Work order. For this exercise, output the line containing "middle pip: (880, 310)" and all lines after it to the end of the records, exactly, with no other content.
*** Supplied material Section Begins ***
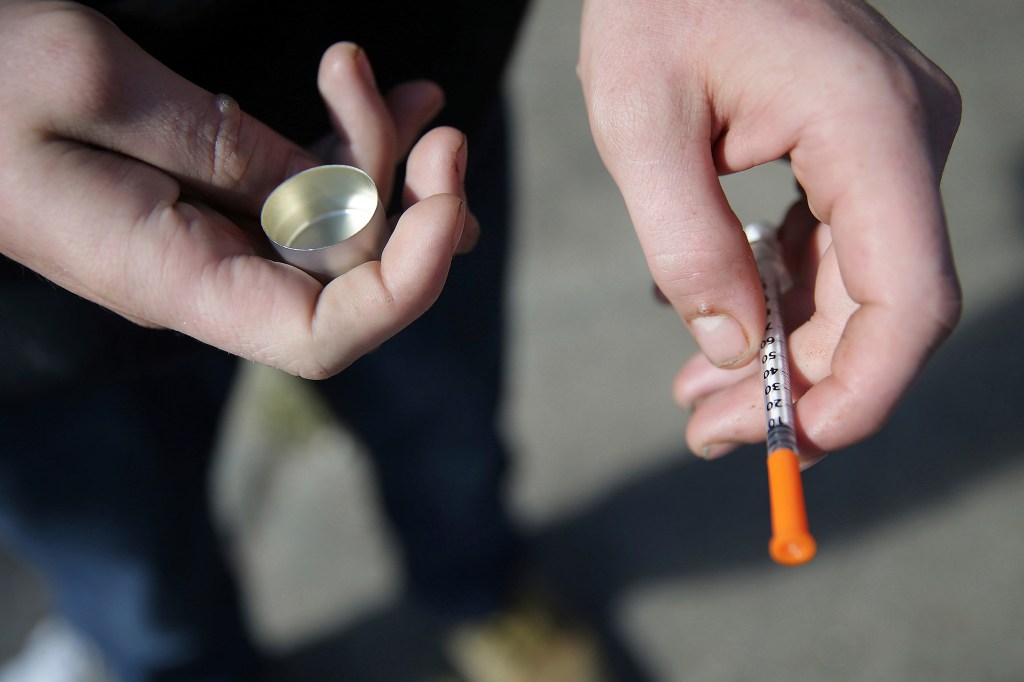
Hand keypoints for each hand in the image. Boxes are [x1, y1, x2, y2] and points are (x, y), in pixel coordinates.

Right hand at [0, 2, 472, 378]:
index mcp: (173, 277)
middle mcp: (205, 278)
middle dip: (410, 201)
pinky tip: (370, 95)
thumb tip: (332, 197)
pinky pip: (301, 195)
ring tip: (417, 99)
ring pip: (338, 235)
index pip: (322, 338)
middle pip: (349, 280)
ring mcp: (210, 243)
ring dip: (391, 169)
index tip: (445, 198)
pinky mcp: (209, 205)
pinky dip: (349, 150)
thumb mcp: (93, 86)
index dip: (406, 287)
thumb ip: (224, 149)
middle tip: (432, 117)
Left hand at [579, 0, 961, 459]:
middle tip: (706, 434)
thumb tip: (730, 352)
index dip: (859, 394)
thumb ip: (687, 244)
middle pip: (880, 310)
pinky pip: (836, 248)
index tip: (789, 447)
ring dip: (783, 353)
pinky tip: (718, 331)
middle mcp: (906, 140)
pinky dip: (781, 301)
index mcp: (871, 129)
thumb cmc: (655, 1)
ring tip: (695, 400)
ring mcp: (889, 144)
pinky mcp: (857, 149)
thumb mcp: (640, 123)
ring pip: (857, 288)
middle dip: (797, 387)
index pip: (908, 302)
*** Supplied material Section Ends ***
Solution.
middle pip: (880, 310)
pinky pip: (836, 248)
index tip: (789, 447)
ring dip: (783, 353)
pinky tip: (718, 331)
middle mcp: (906, 140)
pinky dip: (781, 301)
index mcp: (871, 129)
thumb cmc: (655, 1)
ring tip: (695, 400)
ring mcp: (889, 144)
pinky mcp: (857, 149)
thumb mcp: (640, 123)
ring pip: (857, 288)
middle dip: (797, 387)
index pip: (908, 302)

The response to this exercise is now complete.